▶ Problem details: Whenever a line in the listing contains "reset", copy that line.

▶ Excerpted data:
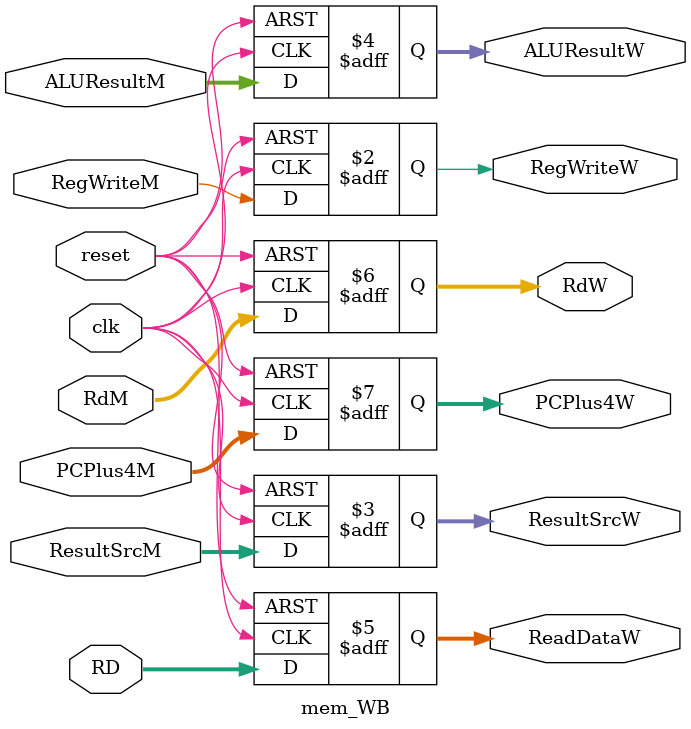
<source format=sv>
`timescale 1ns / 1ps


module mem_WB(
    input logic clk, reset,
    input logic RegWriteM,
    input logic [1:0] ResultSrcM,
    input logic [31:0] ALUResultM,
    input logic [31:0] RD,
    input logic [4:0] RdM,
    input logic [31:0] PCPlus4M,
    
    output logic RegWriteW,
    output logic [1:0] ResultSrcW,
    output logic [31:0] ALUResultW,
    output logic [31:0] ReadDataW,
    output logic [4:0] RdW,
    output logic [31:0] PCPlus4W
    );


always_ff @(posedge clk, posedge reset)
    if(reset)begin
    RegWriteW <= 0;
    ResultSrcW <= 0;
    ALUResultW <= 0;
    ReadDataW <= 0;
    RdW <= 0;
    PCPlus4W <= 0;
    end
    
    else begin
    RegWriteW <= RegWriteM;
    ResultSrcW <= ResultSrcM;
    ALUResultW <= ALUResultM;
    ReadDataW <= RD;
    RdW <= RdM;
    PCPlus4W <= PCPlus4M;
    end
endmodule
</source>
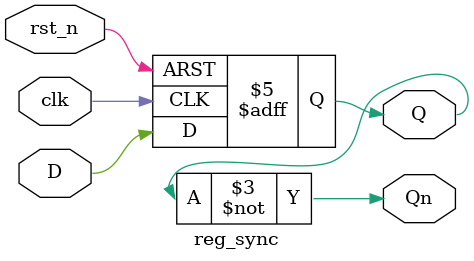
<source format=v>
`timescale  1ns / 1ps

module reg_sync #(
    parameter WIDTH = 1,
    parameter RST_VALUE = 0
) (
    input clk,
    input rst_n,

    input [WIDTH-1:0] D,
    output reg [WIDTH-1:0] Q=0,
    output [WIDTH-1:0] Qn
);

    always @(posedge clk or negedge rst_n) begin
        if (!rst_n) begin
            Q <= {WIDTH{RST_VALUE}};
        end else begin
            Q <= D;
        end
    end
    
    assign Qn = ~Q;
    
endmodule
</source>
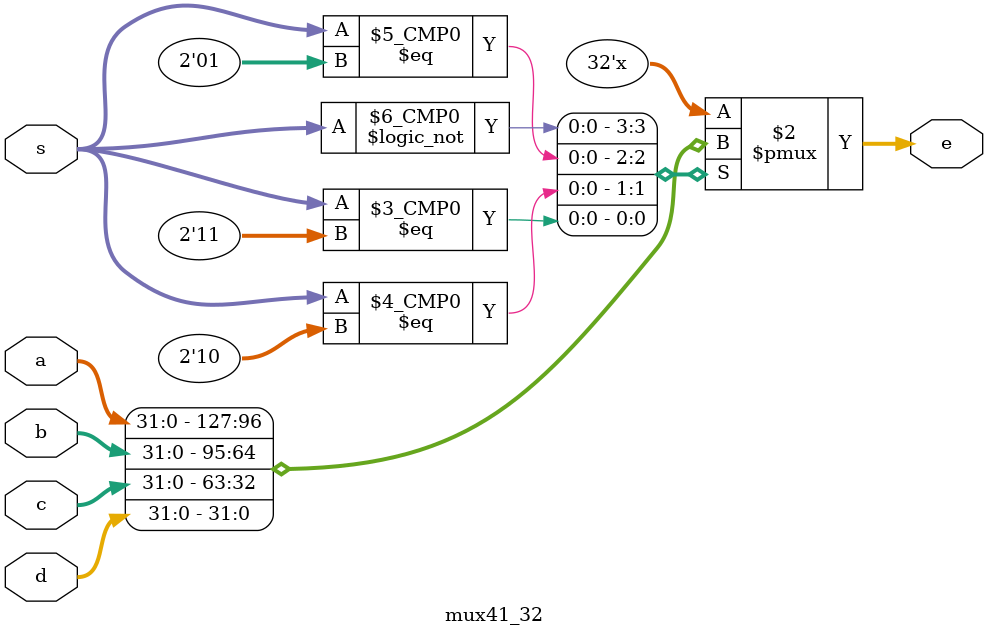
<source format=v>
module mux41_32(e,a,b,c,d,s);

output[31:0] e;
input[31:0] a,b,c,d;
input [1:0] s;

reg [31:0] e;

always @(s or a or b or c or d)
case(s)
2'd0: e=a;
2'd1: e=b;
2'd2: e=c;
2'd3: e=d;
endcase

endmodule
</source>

▶ Solved exercise:
    input logic clk, reset,
always_ff @(posedge clk, posedge reset)
    if(reset)begin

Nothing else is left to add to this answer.